• Task directions: Please copy out the lines in the entries that contain "lavoro".

• Data for the task:
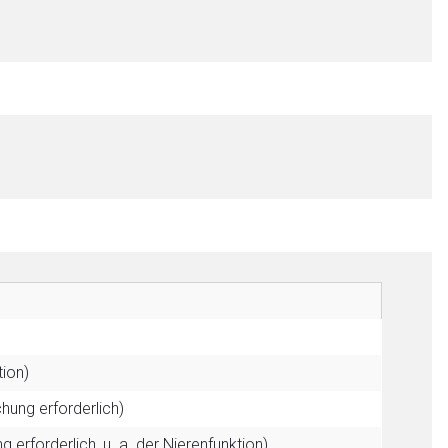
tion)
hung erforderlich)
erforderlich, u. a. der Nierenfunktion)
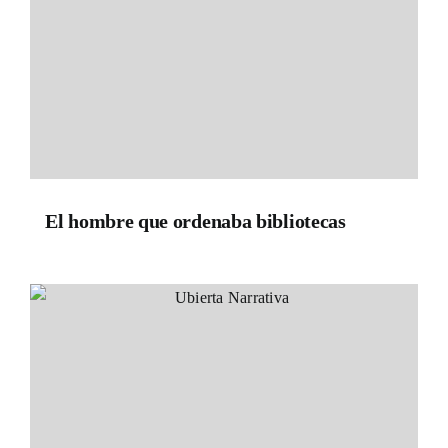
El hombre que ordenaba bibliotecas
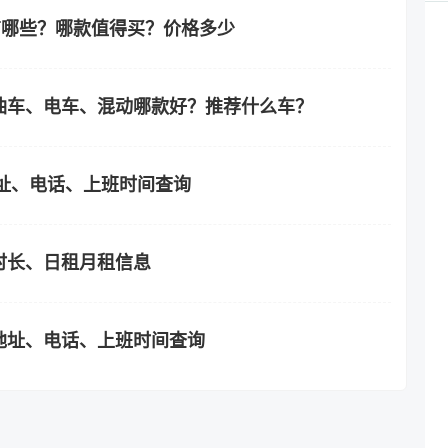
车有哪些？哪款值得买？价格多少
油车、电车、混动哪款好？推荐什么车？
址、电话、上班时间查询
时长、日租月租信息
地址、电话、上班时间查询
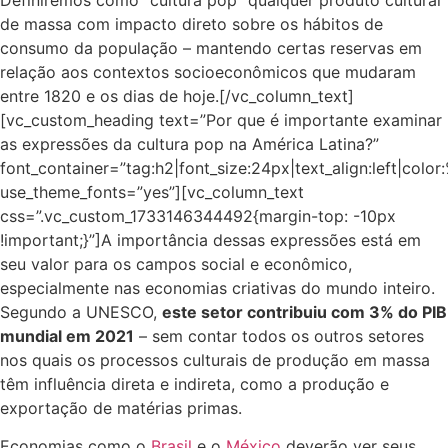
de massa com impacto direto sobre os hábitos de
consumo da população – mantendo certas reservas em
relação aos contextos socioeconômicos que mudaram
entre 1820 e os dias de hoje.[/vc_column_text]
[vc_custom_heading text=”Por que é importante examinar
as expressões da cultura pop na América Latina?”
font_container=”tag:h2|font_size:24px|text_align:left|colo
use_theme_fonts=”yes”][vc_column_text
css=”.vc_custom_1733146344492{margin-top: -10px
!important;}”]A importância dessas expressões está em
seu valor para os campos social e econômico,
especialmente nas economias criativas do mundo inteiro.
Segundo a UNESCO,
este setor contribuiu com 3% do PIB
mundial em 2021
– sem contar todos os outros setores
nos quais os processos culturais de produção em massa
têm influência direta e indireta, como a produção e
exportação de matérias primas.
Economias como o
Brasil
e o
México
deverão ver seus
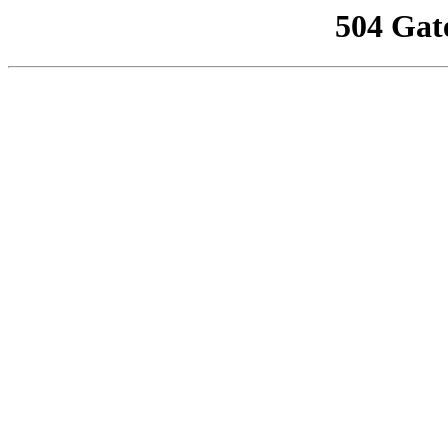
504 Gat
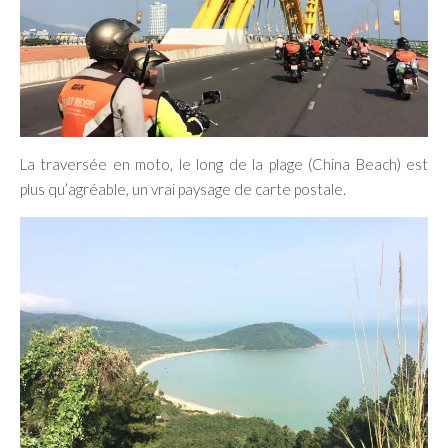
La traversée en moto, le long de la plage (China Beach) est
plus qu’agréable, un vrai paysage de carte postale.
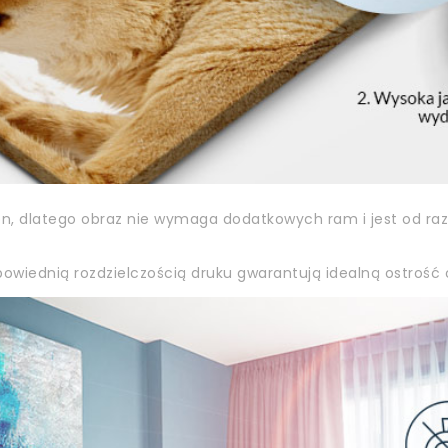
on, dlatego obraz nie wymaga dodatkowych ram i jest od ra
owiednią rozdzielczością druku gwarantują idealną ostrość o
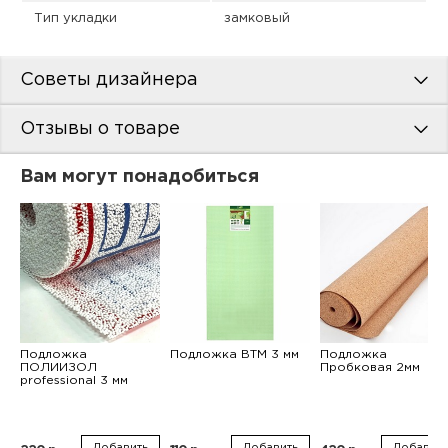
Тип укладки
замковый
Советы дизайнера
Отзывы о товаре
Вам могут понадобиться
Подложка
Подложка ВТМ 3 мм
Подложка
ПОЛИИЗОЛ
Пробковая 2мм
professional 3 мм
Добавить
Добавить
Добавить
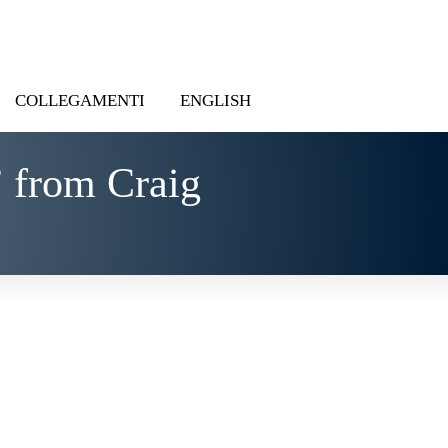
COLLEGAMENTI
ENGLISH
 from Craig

---

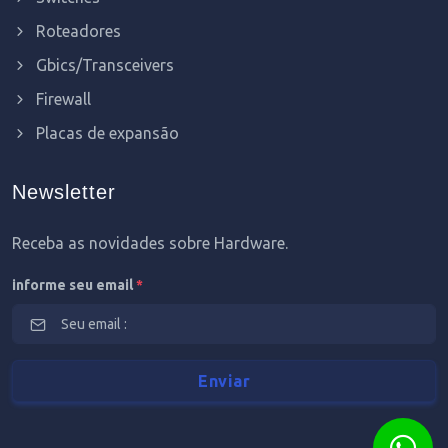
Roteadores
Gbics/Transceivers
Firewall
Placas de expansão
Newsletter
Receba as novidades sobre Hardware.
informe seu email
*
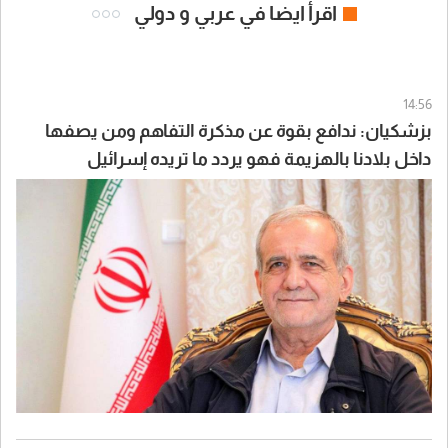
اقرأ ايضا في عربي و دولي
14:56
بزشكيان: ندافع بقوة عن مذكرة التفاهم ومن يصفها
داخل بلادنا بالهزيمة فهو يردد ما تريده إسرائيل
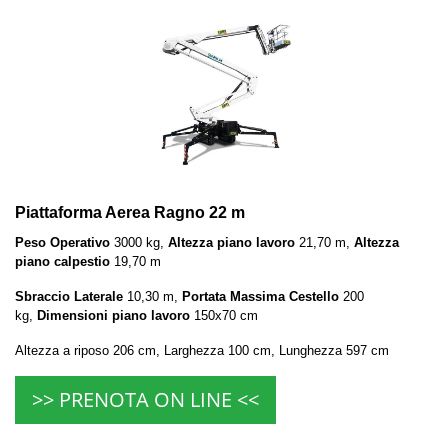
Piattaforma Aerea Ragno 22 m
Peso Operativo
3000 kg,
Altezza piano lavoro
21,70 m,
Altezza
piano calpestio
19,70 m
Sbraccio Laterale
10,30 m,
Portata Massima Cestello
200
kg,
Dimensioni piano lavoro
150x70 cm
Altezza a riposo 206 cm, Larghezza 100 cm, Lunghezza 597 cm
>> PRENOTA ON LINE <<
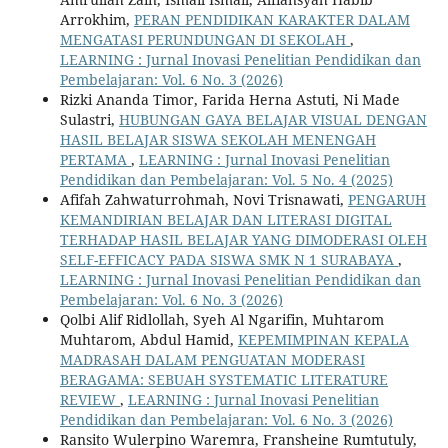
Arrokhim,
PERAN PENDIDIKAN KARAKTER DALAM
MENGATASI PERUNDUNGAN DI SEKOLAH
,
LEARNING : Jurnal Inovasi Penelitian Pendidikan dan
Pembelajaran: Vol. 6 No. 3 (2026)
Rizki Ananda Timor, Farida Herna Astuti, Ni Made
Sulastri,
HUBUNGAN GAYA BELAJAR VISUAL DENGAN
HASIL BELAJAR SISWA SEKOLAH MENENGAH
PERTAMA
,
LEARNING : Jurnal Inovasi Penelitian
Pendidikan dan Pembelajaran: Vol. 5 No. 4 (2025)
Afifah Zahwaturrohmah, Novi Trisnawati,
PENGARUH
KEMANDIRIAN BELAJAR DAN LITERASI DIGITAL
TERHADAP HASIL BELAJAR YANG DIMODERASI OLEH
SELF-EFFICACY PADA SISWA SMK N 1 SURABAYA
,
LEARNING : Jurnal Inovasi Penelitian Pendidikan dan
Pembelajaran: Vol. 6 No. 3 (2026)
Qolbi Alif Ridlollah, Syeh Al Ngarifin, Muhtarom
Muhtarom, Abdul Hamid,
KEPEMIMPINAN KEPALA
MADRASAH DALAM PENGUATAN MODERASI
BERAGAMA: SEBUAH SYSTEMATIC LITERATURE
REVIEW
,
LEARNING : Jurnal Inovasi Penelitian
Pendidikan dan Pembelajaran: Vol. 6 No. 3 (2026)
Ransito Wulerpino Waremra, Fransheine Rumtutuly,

• Solution for this task:
Altezza piano lavoro
Dimensioni piano lavoro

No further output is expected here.